:: Source records

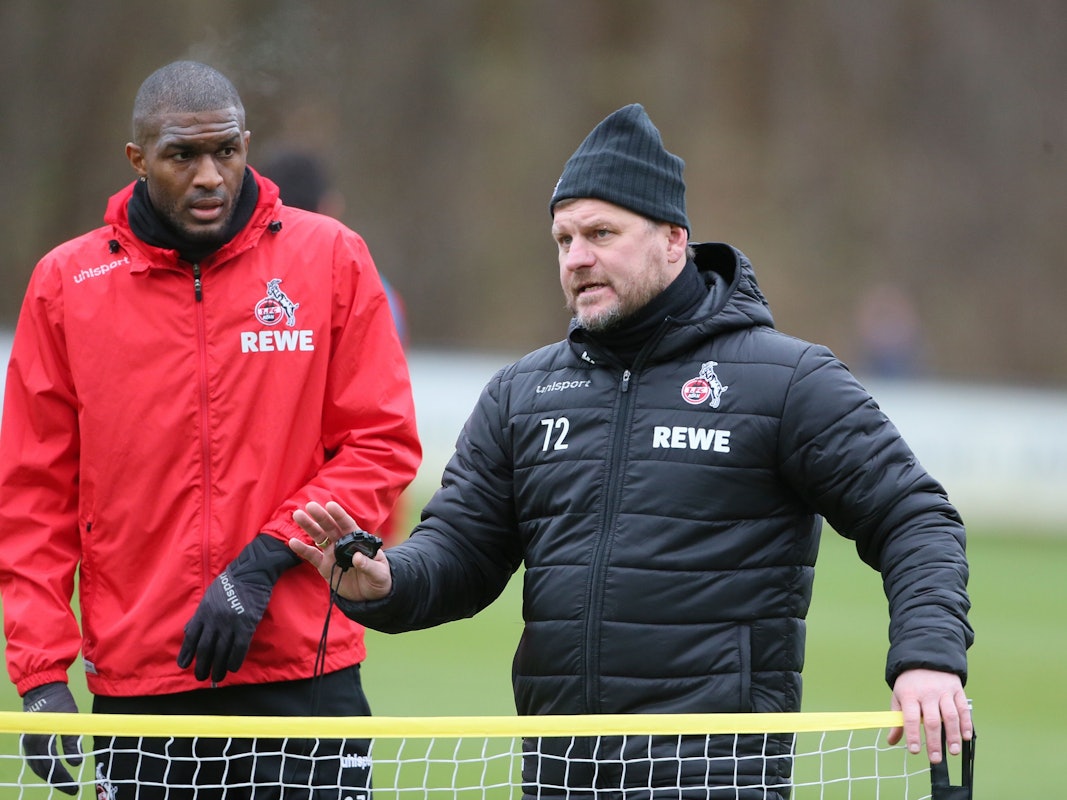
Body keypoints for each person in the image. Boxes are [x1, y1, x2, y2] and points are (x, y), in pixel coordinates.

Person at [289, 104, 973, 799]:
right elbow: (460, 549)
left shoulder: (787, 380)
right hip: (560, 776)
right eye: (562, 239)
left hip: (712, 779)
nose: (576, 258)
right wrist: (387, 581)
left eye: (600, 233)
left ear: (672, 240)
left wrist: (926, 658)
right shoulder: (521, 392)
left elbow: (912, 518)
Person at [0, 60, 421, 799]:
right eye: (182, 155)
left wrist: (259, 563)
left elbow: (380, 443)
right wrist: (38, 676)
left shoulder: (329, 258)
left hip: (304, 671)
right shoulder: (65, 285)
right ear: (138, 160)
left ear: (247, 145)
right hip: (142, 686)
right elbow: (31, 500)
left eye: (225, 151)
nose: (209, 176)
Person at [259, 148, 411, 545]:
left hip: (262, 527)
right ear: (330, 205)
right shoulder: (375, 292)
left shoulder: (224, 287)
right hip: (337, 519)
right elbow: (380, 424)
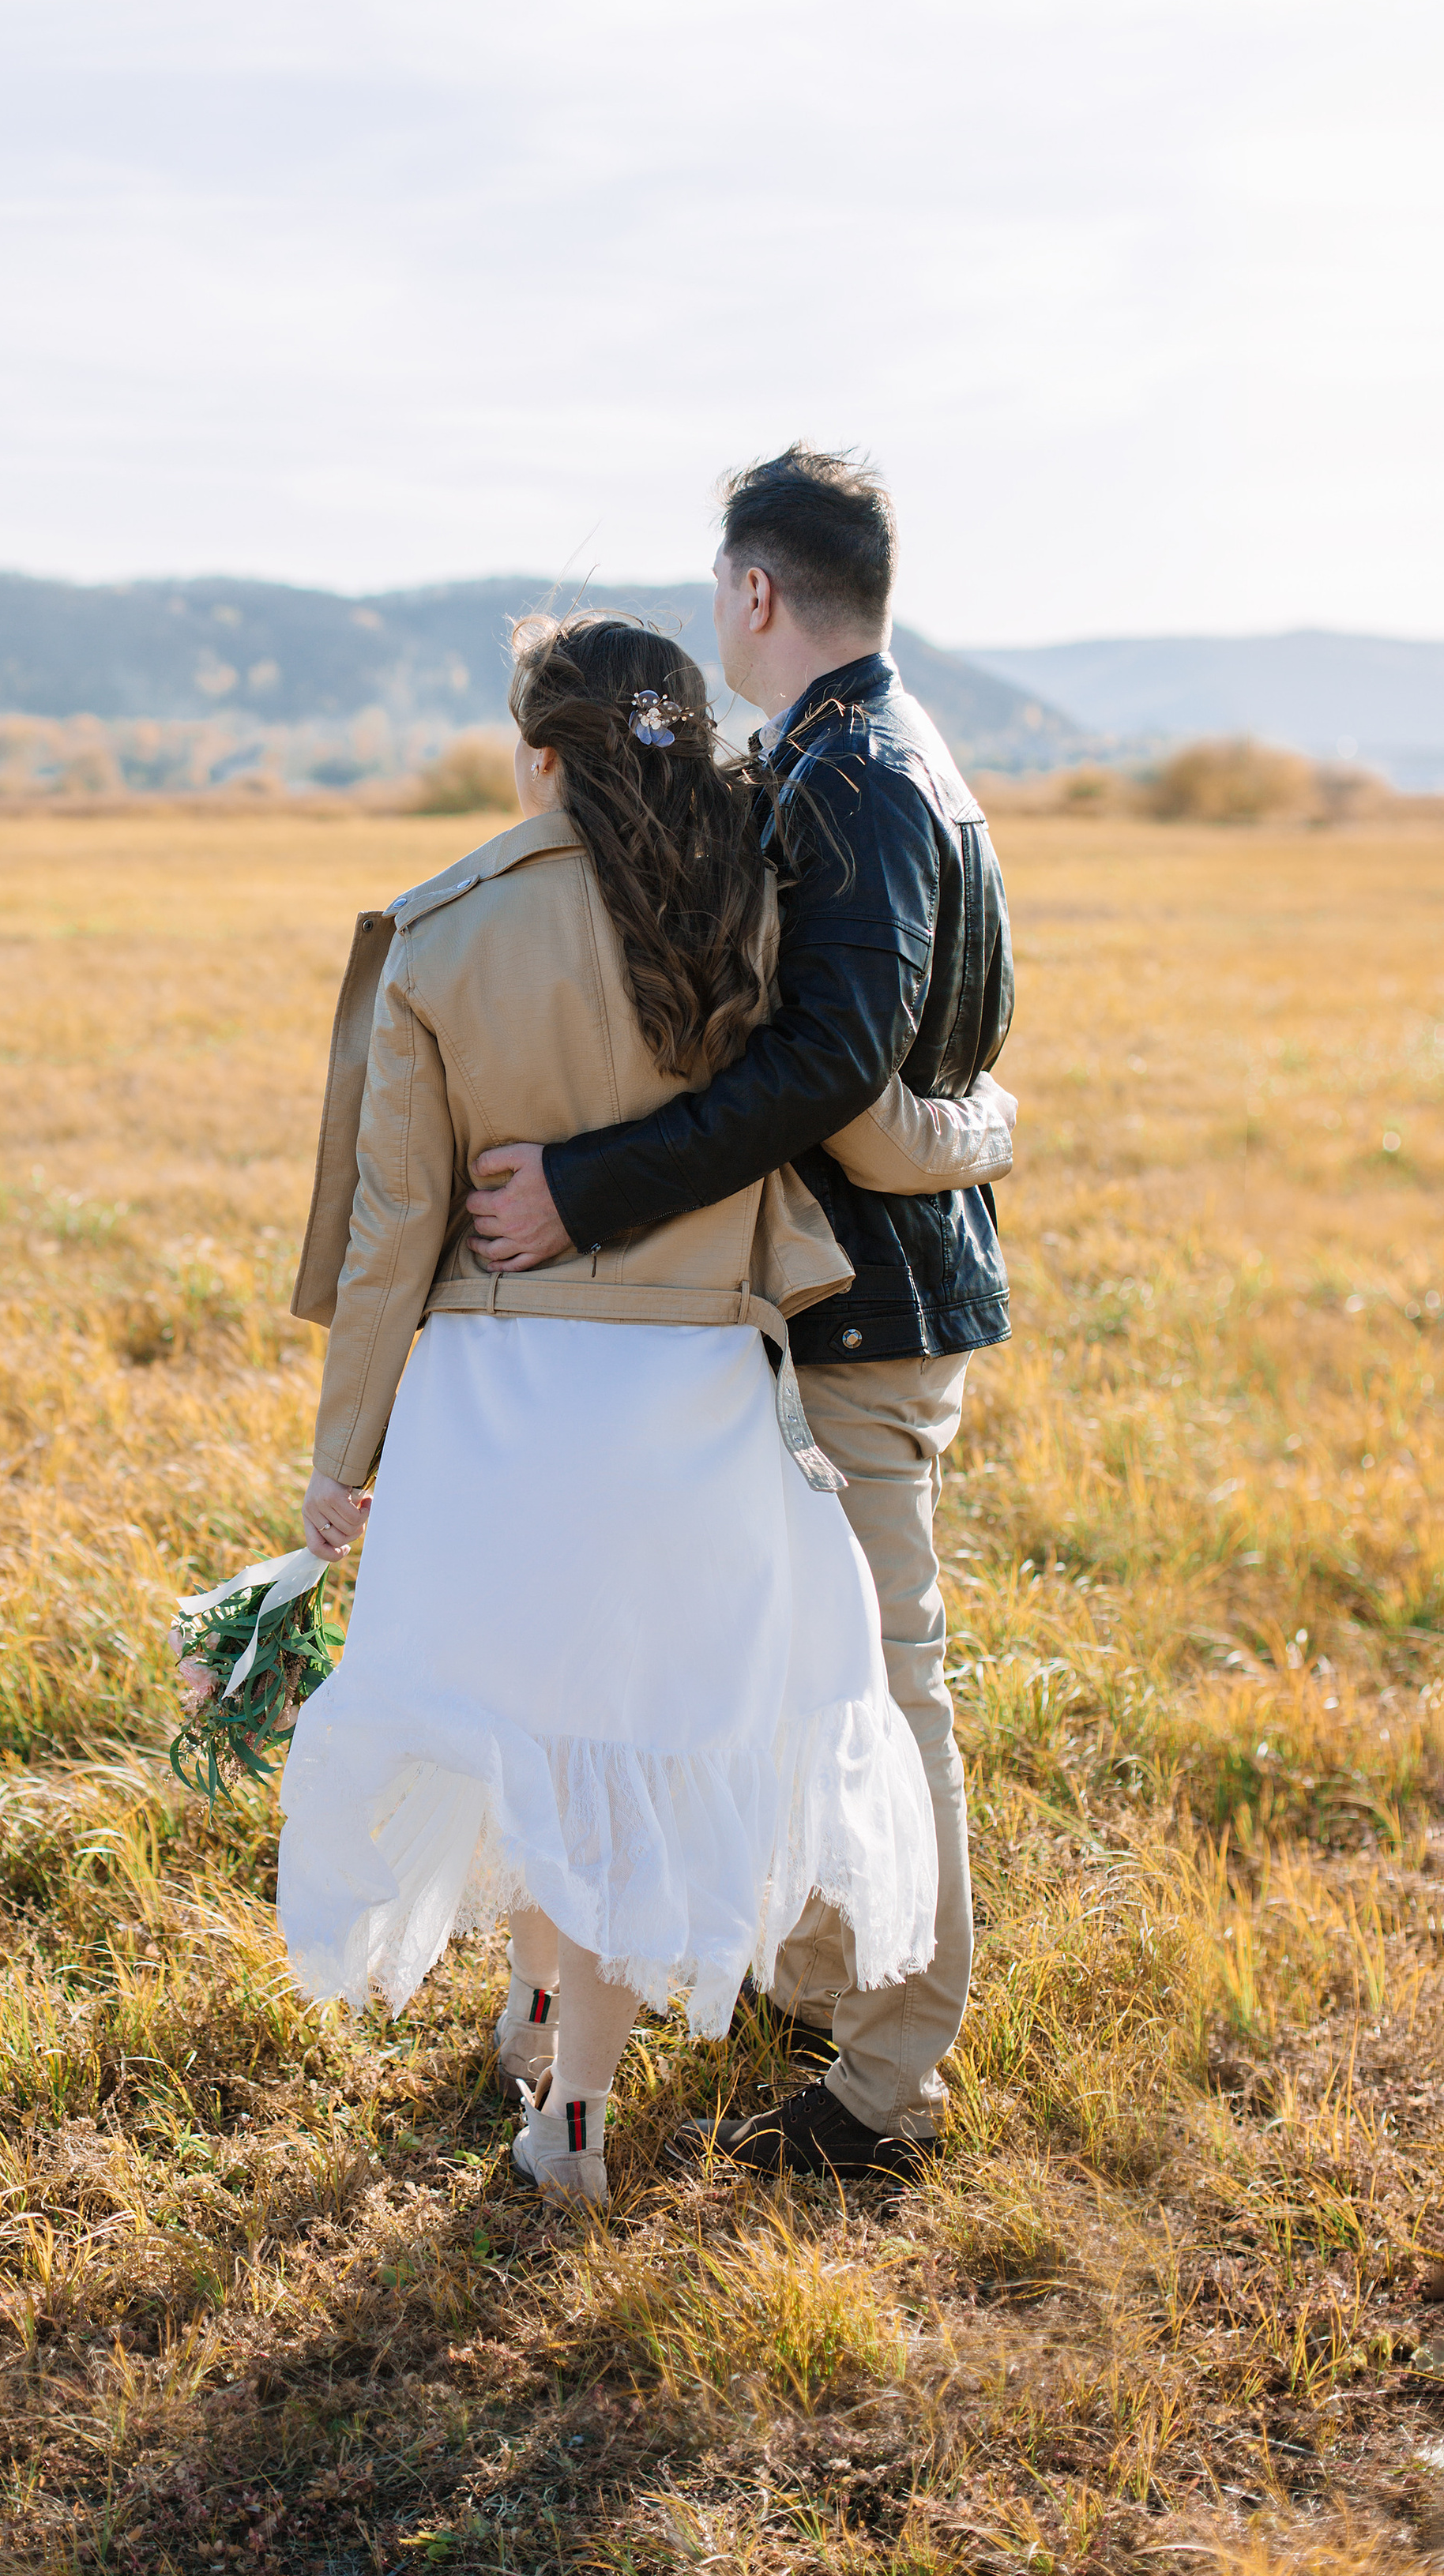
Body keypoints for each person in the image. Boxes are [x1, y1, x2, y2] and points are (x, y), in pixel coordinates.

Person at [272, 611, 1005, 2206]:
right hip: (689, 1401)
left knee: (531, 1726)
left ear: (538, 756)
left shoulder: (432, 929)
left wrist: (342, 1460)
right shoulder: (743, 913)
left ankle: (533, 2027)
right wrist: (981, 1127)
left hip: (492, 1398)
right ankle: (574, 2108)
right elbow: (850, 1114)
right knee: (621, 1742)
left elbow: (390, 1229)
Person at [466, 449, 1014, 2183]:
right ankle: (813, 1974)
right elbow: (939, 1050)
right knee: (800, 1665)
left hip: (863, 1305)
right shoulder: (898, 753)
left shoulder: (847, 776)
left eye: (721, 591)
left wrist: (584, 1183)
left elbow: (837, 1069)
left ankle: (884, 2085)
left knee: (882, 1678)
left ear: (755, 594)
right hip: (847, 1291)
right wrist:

::::

**Problem details**. Above are some entries; copy exactly the lines from the line with "left shoulder: (787, 380)" through the line with "right shoulder: (898, 753)", both included, but none of the pictures.

**Finished exercise**.
left shoulder: (787, 380)
right hip: (560, 776)
right eye: (562, 239)
left hip: (712, 779)
nose: (576, 258)
right wrist: (387, 581)
left eye: (600, 233)
left ear: (672, 240)
left wrist: (926, 658)
right shoulder: (521, 392)
left elbow: (912, 518)
Person at [0, 60, 421, 799]:
right eye: (182, 155)
left wrist: (259, 563)
left elbow: (380, 443)
right wrist: (38, 676)
left shoulder: (329, 258)
left hip: (304, 671)
right shoulder: (65, 285)
right ear: (138, 160)
left ear: (247, 145)
right hip: (142, 686)
right elbow: (31, 500)
left eye: (225, 151)
nose: (209, 176)
Person at [259, 148, 411, 545]:
left hip: (262, 527)
right ear: (330, 205)
right shoulder: (375, 292)
left shoulder: (224, 287)
right hip: (337, 519)
right elbow: (380, 424)
Body keypoints for each person in the image. Boxes are [x1, y1, x2, y2] and points are (x, y), in pixel coordinates.

Person at [272, 611, 1005, 2206]:
right hip: (689, 1401)
left knee: (531, 1726)
left ear: (538, 756)
left shoulder: (432, 929)
left wrist: (342, 1460)
right shoulder: (743, 913)
left ankle: (533, 2027)
right wrist: (981, 1127)
left hip: (492, 1398)
right ankle: (574, 2108)
right elbow: (850, 1114)
right knee: (621, 1742)
left elbow: (390, 1229)
Person at [466, 449, 1014, 2183]:
right ankle: (813, 1974)
right elbow: (939, 1050)
right knee: (800, 1665)
left hip: (863, 1305)
right shoulder: (898, 753)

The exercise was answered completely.